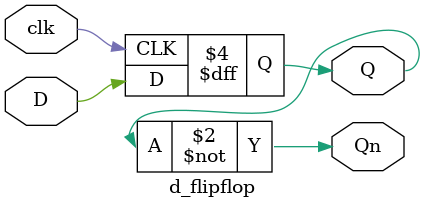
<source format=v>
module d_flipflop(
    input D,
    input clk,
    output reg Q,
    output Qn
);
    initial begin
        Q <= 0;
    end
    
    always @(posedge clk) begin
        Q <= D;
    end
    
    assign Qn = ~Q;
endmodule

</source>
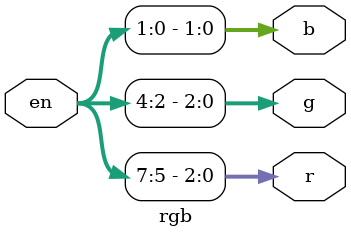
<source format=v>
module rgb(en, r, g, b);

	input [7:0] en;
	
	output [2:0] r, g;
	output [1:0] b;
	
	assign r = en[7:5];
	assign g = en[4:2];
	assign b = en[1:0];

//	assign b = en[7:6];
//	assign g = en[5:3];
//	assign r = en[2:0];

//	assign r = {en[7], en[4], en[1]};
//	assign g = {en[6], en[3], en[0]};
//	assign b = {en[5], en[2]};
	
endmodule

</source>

PROBLEM DESCRIPTION
Return each line above where the word "begin" shows up.

RESULT
    initial begin
    always @(posedge clk) begin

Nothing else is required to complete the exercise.